Employees vs. Influencers: Are They Really That Different?

By Matter

Leveraging social influencers is a common strategy to help boost brand awareness. Using their social platforms, influencers help spread the word about a particular product or brand campaign via photos, videos and personal anecdotes. As a result, brands reach a new audience in hopes to garner more brand fans. Though influencer programs are commonly associated with consumer clients, business to business (B2B) companies shouldn’t rule out the strategy. In fact, B2B companies would be surprised to learn that they need to look no further than their own employees to help catapult their brand in their respective industry.


Employees as Brand Advocates

Our B2B clients have employees who are widely known as thought leaders and innovators in the spaces they operate in. Through the many conferences and tradeshows they attend and speak at, executives are able to organically build their professional network and make connections with similar leaders. By meeting in a professional setting, the majority of the connections executives make via their personal social channels are probably similar to the connections the company is striving to reach on their corporate channels.

However, with their busy schedules, it’s likely (and justifiably so) that the last thing on executives’ minds is their LinkedIn profile. Sure, they accept connection requests every so often, but are they sharing company news or industry trends? Businesses must view their employees’ social presence (or lack thereof) as an opportunity to grow brand awareness, and an excellent starting platform is LinkedIn.


Leveraging LinkedIn to Increase Brand Awareness

As of April 2017, LinkedIn now claims 500 million registered users, with two new members joining the site every second. While the platform used to be thought of as primarily a job recruitment network, it’s now more widely used amongst company leaders and executives to drive conversation with others in their respective industry around trends they’re seeing, new industry data or to share opinion pieces, just to name a few uses. As a company, it’s important to demonstrate to your employees how they can join the conversations and also start their own. By developing personal content and engaging with like-minded professionals on LinkedIn, your employees can amplify their profiles and help boost overall brand awareness.
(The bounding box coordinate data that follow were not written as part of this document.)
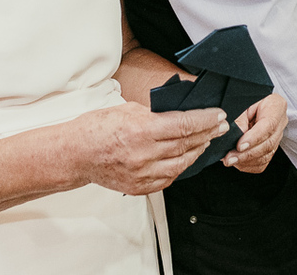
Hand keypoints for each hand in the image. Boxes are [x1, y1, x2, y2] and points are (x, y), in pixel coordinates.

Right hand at [79, 102, 228, 194]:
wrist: (76, 154)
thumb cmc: (97, 128)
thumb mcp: (128, 109)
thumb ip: (155, 114)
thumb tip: (179, 113)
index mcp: (142, 130)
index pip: (184, 125)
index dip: (205, 120)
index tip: (218, 115)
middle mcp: (144, 154)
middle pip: (186, 144)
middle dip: (207, 133)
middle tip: (220, 126)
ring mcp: (143, 174)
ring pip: (182, 164)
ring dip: (198, 151)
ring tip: (206, 141)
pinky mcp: (140, 187)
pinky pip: (169, 178)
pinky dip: (181, 167)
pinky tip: (186, 157)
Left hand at [225, 93, 286, 172]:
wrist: (253, 102)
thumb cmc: (246, 100)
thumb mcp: (240, 103)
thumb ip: (239, 119)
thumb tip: (235, 138)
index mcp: (276, 105)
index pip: (269, 125)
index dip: (254, 138)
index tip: (239, 145)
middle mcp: (280, 122)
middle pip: (268, 143)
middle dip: (247, 153)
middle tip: (230, 158)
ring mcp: (277, 136)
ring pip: (266, 155)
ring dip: (246, 161)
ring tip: (231, 160)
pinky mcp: (272, 148)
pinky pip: (263, 162)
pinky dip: (249, 165)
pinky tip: (238, 162)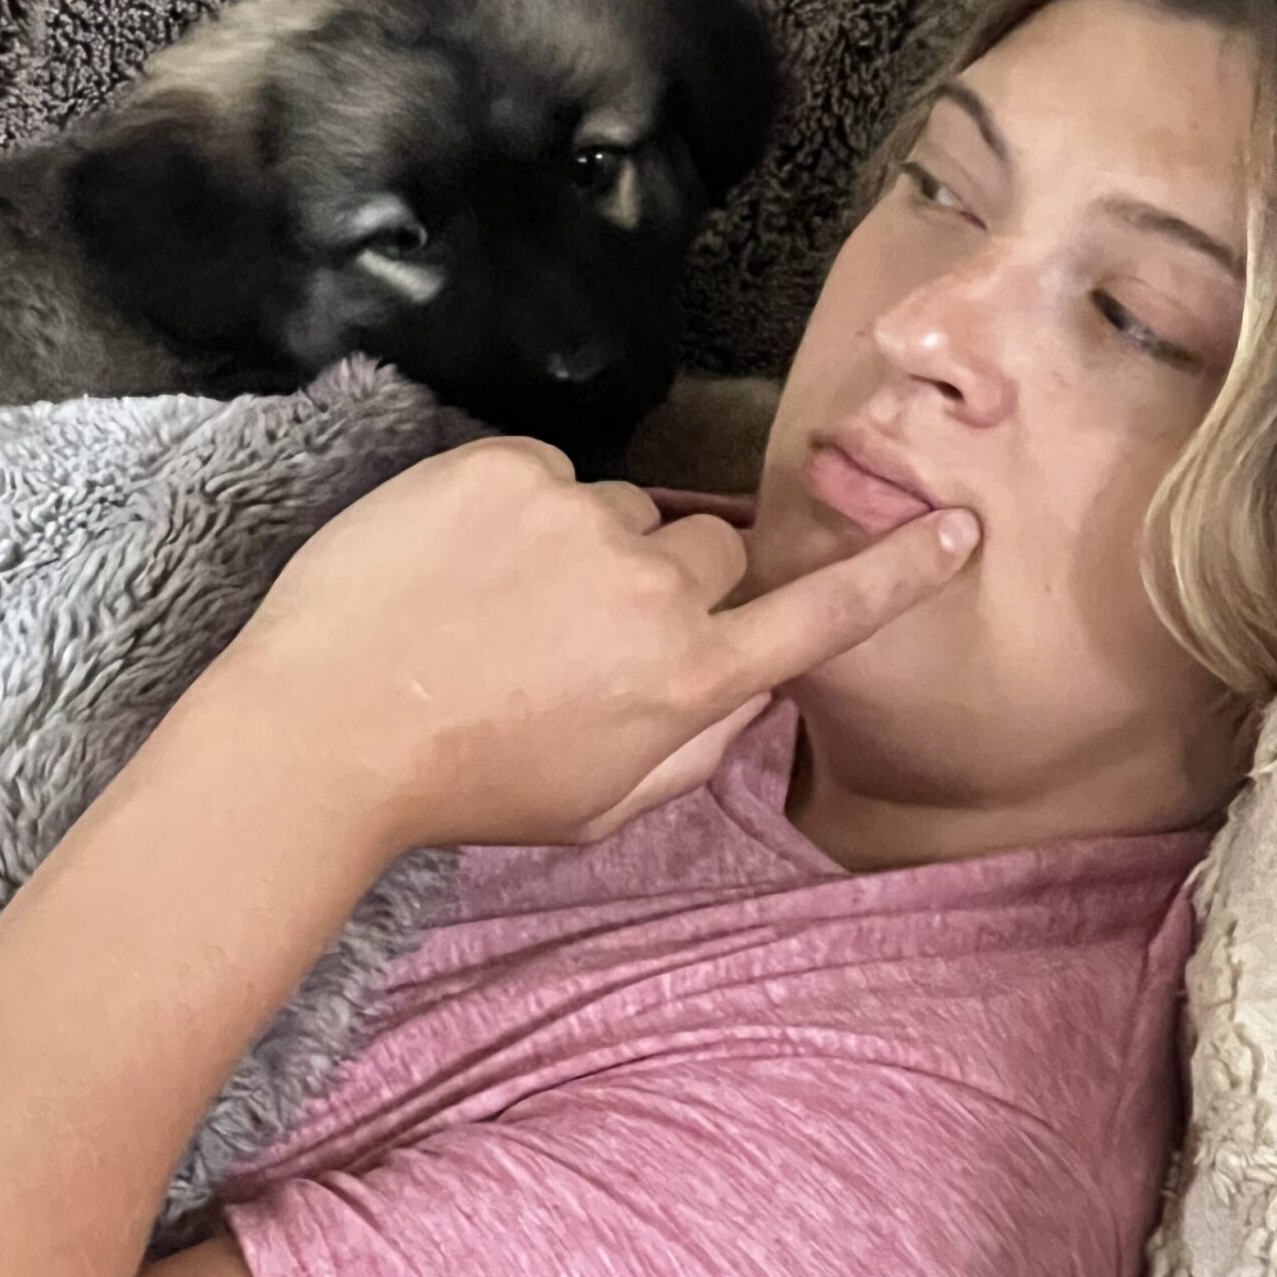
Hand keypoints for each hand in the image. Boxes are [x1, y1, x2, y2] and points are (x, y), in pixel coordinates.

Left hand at [228, 436, 978, 851]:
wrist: (324, 731)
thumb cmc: (466, 786)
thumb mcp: (603, 807)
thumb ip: (698, 744)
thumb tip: (753, 687)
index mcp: (688, 681)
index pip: (819, 616)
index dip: (894, 575)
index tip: (952, 530)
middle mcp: (656, 590)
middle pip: (713, 551)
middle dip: (671, 582)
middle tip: (582, 632)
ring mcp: (581, 519)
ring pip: (620, 511)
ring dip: (582, 548)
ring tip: (494, 609)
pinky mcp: (506, 469)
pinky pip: (544, 474)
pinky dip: (512, 512)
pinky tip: (456, 570)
Before beginning content discussions, it’s important to make sure that executive profiles are streamlined and appeal to the correct audience. Particularly, the headline and summary need to be rich with keywords specific to their profession as they’re the first two sections LinkedIn members read. For the headline, instead of the executive’s current title, they should highlight key areas of interest and expertise to quickly catch the eye of potential new connections. Because LinkedIn works like a search engine, including SEO keywords in the headline also makes it easier for executives to be found in relevant searches. Then, their summary should provide a high-level overview of their unique specialties to help paint the picture of their successful career path. The summary can also highlight personal interests, especially if those interests happen to connect with their career of choice. For example, a Chief Marketing Officer might be inclined to share that they’re passionate about storytelling and digging into market research.
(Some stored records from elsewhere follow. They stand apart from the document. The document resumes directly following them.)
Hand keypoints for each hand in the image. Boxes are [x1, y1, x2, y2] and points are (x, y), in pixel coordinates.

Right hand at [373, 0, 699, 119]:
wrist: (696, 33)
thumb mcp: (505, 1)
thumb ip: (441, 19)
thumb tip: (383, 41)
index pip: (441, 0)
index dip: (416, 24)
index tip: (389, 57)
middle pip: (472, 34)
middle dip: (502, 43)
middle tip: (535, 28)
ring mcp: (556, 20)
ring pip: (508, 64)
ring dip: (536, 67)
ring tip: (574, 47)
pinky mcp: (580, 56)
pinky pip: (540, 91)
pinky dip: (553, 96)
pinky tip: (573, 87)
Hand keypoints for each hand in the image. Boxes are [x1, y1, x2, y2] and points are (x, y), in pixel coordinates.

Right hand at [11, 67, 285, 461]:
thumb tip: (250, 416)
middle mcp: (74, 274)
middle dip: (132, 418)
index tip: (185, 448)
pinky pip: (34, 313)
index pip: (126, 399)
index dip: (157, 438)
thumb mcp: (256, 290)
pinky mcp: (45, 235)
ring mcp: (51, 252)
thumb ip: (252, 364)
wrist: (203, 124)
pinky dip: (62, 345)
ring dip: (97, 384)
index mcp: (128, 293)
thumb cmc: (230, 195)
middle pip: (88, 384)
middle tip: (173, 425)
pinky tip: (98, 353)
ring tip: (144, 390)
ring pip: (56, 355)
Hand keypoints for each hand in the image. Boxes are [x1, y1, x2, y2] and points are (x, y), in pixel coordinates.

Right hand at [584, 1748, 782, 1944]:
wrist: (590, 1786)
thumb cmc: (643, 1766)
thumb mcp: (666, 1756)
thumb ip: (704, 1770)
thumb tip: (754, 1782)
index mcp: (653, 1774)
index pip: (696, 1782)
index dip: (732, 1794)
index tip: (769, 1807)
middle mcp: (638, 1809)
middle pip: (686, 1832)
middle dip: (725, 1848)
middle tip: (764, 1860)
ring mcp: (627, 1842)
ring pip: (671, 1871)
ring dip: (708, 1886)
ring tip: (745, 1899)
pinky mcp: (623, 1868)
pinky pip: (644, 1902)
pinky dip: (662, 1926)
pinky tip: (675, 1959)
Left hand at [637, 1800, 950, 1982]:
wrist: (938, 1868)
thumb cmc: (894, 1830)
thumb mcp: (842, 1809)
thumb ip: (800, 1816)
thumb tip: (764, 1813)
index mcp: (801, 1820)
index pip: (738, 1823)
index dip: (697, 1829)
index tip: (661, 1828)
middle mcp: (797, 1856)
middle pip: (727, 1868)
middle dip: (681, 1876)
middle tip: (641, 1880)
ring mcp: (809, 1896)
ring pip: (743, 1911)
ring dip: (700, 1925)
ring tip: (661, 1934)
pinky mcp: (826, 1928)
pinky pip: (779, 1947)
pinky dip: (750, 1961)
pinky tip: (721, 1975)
Not every executive performs the same job or has the same interests in the industry, so setting personalized content objectives is important. This not only helps the executive reach connections on a more personal level, but with each executive generating different content, the company is also able to show off its wide range of skills. Content can range from sharing articles about the company to future-thinking industry articles, such as autonomous vehicle predictions or where artificial intelligence will be in twenty years, depending on their line of work. Additionally, executives have the option to create articles themselves around any topic that is of interest to them, rather than only sharing external links. These articles are similar to blog posts and appear on LinkedIn Pulse where others have the option to begin following that person to view future stories. Alongside posting on their own pages, it’s important for executives to make new connections – whether that’s with other people in the industry or with relevant LinkedIn groups. Of course, posting regular content and executing new relationships is time consuming, so there are platforms that can help guide your employees to post the most appropriate content for your brand.
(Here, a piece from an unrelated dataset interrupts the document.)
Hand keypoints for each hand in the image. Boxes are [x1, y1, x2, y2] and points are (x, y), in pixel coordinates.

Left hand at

Employee Advocacy Platforms

To ensure all employees can become brand advocates, there are tools that make it easier for employees to share content on an ongoing basis.For example, Bambu is an employee advocacy platform that businesses can instate for their employees to make it easier for them to amplify their brand’s reach across social networks. Bambu allows any employee with access to the platform to draft suggested posts for sharing across LinkedIn, Facebook and Twitter to then be shared by their colleagues. While Bambu gives employees the option to draft content, with other content readily available, it cuts out creation time and encourages employees to post more frequently. Other platforms, such as Sociabble and Trapit, offer similar services to help make brand advocacy a company-wide initiative.


A Comprehensive Social Media Approach = Business Success

Overall, initiating employees as brand advocates ends up benefiting the business as well as the employee. By providing social counsel, businesses have the opportunity to reach a wider audience through employees’ channels and employees may also grow their professional network and skillset. Keeping up with industry trends and maintaining a social presence is just as important for businesses as it is for their employees, and a cohesive business approach to utilizing social media can help everyone increase their awareness and become more engaged.